Life of Pi by Yann Martel. Fictional story of a boy on a lifeboat adrift in the Pacific after the ship carrying his family and the animals from their zoo being relocated from India to Canada had sunk. He survived despite the presence of 3 unlikely boatmates: a zebra, an orangutan and a tiger. He did so as a result of his remarkable cunning and initiative. Mourning the loss of his family and alone in what appears to be an impossible predicament, he despaired and considered surrendering to the elements. Instead, he drew upon his faiths and kept on. (The plural “faiths” is intentional. Pi was raised a Hindu but when he studied Christianity and then Islam, he converted to each without forsaking its predecessor. Ultimately, improbably and humorously, he is devout . . . to all 3 faiths.) Pi struggled to survive, cleverly neutralizing, even training, his odd menagerie and invented ways to provide himself with food, water and shade. Never could such a tragic story be told so sweetly, for Pi, as narrator, radiates his sunny nature and his optimism.
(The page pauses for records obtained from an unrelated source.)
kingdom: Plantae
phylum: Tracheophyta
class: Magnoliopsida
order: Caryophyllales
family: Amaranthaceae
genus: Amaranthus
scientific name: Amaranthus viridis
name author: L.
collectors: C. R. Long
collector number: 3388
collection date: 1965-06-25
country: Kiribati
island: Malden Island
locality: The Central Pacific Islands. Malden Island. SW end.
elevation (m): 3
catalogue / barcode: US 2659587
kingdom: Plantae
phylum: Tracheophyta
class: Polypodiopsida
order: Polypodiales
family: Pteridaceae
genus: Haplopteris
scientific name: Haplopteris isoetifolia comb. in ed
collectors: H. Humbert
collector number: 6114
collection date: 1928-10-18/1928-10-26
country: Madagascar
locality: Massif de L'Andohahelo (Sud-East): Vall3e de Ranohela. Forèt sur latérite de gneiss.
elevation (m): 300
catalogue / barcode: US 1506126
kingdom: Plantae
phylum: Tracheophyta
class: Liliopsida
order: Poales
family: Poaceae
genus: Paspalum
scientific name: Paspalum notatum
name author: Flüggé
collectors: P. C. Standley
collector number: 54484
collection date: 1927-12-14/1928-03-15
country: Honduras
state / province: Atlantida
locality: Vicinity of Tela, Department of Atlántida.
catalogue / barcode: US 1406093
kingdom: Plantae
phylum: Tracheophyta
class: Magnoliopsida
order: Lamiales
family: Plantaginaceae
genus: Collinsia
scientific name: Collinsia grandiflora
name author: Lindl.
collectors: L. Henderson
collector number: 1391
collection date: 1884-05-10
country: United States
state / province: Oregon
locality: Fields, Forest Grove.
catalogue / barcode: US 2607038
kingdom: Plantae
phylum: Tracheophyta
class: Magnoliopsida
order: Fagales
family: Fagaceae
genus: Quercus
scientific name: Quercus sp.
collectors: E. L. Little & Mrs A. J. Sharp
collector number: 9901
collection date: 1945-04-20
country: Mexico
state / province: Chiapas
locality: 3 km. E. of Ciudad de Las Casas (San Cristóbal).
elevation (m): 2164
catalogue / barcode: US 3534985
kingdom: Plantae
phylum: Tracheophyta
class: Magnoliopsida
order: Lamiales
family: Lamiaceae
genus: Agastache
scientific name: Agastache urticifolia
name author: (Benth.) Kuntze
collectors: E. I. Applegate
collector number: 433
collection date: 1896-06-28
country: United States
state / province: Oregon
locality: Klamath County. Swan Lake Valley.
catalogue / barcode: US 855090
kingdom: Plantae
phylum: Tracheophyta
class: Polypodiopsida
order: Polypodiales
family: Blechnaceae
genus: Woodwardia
Three Cups of Tea by Greg Mortenson and David Oliver Relin. An American mountain climber is nursed back to health by strangers in a remote Pakistani village. He notices that the village children learn their lessons by scratching in the dirt with sticks and vows to return and build them a school. He does and then builds 70+ more just like it, trying to bring peace to a war-torn, poverty-stricken area. Sounds like an inspirational novel, right? Actually, this book is nonfiction and Mortenson, the author, the actual mountain climber. He had just failed in an attempt to climb Pakistan’s K2, the second tallest mountain in the world. Exhausted and confused, he lost track of his group and stumbled into the village. That village and scores like it, and their children, became Mortenson’s calling. He wrote celebrities to ask for donations, sold all of his possessions and wrote for magazines. He survived a kidnapping by the Taliban and numerous fatwahs. Since the book’s publication, there have been some suggestions that Mortenson may have exaggerated some in the telling of this otherwise factual account. Whatever the case, it’s clear that against all odds and in the face of dangerous opposition, he improved the lives of hundreds of children.
That’s all for now. These books and others like them brightened things up for me. I hope that 1 or 2 will do the same for you. Have a good summer.